#### Task to carry out:
Search the records for the string "casing", then copy each line that has it.

#### Input records:

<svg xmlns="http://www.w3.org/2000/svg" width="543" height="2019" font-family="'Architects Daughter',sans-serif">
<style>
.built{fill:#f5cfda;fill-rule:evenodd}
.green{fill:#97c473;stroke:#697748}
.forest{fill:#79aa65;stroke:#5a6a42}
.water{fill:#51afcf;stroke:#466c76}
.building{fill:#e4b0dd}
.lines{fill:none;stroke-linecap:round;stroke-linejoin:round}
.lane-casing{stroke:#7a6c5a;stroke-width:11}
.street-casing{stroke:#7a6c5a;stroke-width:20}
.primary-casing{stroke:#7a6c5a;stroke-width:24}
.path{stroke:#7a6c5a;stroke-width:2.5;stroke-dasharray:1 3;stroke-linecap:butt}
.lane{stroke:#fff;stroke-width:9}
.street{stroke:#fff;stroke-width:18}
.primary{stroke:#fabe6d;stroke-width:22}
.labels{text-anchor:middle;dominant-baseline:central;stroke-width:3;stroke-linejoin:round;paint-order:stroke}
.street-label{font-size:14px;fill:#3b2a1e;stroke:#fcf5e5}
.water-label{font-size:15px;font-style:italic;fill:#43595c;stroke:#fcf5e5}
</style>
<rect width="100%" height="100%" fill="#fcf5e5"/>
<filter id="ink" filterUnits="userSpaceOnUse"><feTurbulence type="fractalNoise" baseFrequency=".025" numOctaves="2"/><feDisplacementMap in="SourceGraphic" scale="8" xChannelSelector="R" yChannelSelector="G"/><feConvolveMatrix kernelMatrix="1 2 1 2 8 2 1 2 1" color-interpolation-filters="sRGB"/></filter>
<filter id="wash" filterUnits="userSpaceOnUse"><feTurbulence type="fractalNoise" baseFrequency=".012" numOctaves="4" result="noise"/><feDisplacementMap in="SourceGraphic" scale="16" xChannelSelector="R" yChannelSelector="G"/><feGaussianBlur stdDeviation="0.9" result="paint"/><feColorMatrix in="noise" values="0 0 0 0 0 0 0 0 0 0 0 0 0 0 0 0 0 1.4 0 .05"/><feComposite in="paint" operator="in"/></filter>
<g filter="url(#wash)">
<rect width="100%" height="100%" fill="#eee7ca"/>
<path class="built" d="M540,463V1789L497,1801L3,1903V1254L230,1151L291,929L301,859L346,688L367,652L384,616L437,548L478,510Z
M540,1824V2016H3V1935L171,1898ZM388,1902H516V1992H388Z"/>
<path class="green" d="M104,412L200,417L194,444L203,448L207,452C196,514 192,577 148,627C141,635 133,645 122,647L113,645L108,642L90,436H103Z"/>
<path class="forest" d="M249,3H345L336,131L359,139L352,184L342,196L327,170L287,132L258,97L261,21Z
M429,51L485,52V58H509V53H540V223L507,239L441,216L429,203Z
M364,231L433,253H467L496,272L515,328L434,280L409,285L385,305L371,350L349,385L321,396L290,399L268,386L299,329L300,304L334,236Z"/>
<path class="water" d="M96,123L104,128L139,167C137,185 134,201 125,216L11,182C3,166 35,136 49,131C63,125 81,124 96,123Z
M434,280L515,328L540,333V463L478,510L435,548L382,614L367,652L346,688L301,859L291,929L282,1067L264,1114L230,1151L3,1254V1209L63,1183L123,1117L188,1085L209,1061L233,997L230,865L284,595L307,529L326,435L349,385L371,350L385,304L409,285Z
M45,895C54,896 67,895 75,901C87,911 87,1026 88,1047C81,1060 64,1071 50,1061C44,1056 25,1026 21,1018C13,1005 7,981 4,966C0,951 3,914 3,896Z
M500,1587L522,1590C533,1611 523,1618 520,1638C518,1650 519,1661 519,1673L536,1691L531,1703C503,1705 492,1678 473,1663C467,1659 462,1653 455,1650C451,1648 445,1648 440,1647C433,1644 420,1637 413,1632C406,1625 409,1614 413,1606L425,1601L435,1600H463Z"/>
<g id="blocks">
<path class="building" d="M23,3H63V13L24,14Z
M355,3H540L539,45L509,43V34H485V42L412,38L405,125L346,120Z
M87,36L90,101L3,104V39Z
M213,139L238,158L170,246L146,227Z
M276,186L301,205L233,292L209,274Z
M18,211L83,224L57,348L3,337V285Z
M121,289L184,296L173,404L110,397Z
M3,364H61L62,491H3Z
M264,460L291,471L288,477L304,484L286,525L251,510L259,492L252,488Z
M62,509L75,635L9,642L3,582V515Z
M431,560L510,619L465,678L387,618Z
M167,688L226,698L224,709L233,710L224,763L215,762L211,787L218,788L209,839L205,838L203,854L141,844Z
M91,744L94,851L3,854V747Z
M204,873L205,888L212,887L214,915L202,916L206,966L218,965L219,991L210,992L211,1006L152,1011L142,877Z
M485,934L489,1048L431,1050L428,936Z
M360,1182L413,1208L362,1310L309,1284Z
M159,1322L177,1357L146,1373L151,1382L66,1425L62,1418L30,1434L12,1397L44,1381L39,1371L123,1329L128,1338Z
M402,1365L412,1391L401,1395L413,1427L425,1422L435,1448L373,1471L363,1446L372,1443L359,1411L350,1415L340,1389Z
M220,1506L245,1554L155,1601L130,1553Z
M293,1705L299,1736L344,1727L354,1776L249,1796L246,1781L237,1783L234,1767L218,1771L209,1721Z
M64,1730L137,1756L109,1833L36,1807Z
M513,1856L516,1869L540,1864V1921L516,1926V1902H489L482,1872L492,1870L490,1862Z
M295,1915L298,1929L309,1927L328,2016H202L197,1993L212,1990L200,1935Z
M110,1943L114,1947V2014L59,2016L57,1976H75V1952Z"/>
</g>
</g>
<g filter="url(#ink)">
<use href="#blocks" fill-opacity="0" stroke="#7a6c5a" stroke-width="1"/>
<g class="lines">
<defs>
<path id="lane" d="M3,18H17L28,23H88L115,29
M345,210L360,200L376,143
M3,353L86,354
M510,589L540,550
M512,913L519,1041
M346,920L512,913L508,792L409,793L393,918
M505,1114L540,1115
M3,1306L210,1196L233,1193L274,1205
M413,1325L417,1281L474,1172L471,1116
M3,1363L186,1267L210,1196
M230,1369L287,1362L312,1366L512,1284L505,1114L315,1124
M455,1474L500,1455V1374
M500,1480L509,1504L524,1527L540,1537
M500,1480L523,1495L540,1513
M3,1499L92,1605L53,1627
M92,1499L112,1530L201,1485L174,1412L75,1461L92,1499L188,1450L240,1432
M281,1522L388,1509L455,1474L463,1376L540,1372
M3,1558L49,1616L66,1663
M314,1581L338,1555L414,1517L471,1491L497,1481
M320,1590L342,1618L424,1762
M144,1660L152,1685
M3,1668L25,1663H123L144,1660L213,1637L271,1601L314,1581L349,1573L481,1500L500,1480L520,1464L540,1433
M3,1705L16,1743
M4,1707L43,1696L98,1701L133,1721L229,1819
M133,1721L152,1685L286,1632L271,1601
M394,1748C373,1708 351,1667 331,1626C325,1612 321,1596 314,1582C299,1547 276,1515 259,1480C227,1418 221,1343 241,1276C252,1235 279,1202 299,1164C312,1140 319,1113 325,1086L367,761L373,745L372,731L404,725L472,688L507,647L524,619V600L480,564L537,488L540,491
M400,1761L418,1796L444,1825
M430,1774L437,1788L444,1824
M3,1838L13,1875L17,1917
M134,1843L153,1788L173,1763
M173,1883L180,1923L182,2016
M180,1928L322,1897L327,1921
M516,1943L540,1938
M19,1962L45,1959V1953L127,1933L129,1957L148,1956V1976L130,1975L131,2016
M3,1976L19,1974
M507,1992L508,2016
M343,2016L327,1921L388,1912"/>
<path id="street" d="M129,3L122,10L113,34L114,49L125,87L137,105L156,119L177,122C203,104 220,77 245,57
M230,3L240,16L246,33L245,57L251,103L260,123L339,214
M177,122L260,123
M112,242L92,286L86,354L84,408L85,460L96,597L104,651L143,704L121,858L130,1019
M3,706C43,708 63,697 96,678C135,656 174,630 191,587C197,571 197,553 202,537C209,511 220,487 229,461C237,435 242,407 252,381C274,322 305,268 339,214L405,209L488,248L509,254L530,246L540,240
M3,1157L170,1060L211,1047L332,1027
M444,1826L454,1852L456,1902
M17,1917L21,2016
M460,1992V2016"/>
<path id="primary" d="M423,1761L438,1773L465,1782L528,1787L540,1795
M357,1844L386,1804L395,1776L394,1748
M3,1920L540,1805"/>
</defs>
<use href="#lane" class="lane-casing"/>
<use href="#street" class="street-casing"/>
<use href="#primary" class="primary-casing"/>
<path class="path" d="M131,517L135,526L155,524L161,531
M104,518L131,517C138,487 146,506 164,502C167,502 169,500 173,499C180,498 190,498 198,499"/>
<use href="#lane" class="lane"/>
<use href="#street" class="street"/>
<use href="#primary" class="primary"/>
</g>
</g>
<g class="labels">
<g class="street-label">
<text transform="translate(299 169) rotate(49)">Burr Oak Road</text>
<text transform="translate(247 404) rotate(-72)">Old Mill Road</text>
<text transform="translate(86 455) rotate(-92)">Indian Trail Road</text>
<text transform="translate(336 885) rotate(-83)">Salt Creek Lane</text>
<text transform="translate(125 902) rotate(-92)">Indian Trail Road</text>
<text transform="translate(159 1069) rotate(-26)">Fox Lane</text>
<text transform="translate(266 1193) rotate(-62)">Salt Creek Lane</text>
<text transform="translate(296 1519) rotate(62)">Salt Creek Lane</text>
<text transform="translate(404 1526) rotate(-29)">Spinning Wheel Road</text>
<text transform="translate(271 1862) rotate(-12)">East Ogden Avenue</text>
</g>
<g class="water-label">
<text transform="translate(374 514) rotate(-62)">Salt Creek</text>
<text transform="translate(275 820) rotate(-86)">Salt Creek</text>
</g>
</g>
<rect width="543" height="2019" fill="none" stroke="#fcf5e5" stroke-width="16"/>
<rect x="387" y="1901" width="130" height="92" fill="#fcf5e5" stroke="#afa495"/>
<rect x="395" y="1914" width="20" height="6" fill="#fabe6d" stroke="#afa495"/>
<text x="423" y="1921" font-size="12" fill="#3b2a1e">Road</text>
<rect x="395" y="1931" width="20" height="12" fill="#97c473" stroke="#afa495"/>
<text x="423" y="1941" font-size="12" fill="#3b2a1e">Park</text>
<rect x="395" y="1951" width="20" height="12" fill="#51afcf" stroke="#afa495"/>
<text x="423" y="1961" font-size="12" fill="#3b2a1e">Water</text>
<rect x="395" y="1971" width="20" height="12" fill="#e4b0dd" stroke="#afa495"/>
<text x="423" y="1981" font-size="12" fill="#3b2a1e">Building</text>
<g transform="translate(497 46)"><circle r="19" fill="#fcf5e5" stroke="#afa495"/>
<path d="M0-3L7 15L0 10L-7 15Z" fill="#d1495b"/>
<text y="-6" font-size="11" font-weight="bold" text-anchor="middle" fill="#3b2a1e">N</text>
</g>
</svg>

#### Solution to this task:
.lane-casing{stroke:#7a6c5a;stroke-width:11}
.street-casing{stroke:#7a6c5a;stroke-width:20}
.primary-casing{stroke:#7a6c5a;stroke-width:24}
<use href="#lane" class="lane-casing"/>
<use href="#street" class="street-casing"/>
<use href="#primary" class="primary-casing"/>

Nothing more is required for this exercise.